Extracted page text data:
=-=-=

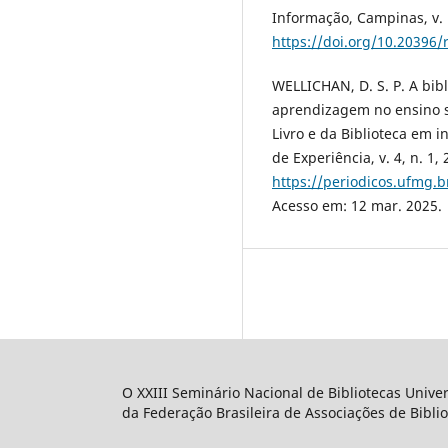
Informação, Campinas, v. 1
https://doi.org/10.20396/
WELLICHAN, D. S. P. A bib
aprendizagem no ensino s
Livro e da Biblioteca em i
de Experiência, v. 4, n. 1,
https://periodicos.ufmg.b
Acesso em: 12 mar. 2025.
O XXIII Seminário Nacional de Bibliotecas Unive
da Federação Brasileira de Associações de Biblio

=-=-=

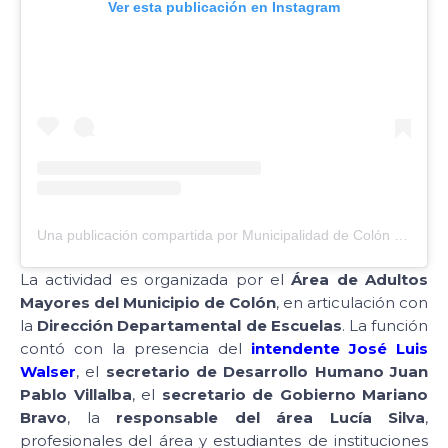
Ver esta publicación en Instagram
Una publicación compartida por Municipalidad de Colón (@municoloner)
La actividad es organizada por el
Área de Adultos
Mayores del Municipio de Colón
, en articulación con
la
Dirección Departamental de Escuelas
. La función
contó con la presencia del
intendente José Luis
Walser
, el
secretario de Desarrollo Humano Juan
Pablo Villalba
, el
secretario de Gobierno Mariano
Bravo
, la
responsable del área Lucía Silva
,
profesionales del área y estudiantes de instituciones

=-=-=

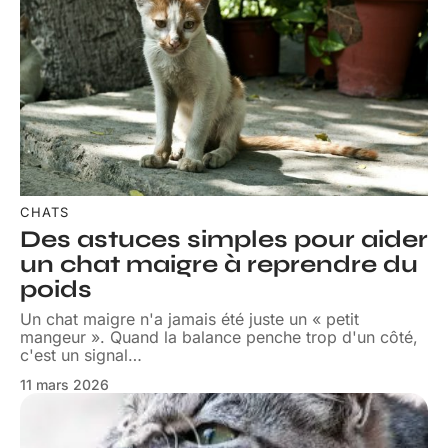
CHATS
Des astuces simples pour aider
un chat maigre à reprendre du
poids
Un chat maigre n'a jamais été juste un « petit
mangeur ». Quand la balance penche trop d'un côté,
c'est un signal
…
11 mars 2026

=-=-=

#### EXERCISE:
Can you repeat, word for word, every line above from the one containing "Informação, Campinas, v. 1" down to the one containing "da Federação Brasileira", including both?

#### TASK RESULT:
Informação, Campinas, v. 1
https://doi.org/10.20396/
WELLICHAN, D. S. P. A bib
aprendizagem no ensino s
Livro e da Biblioteca em i
de Experiência, v. 4, n. 1,
https://periodicos.ufmg.b
Acesso em: 12 mar. 2025.
O XXIII Seminário Nacional de Bibliotecas Unive
da Federação Brasileira de Associações de Biblio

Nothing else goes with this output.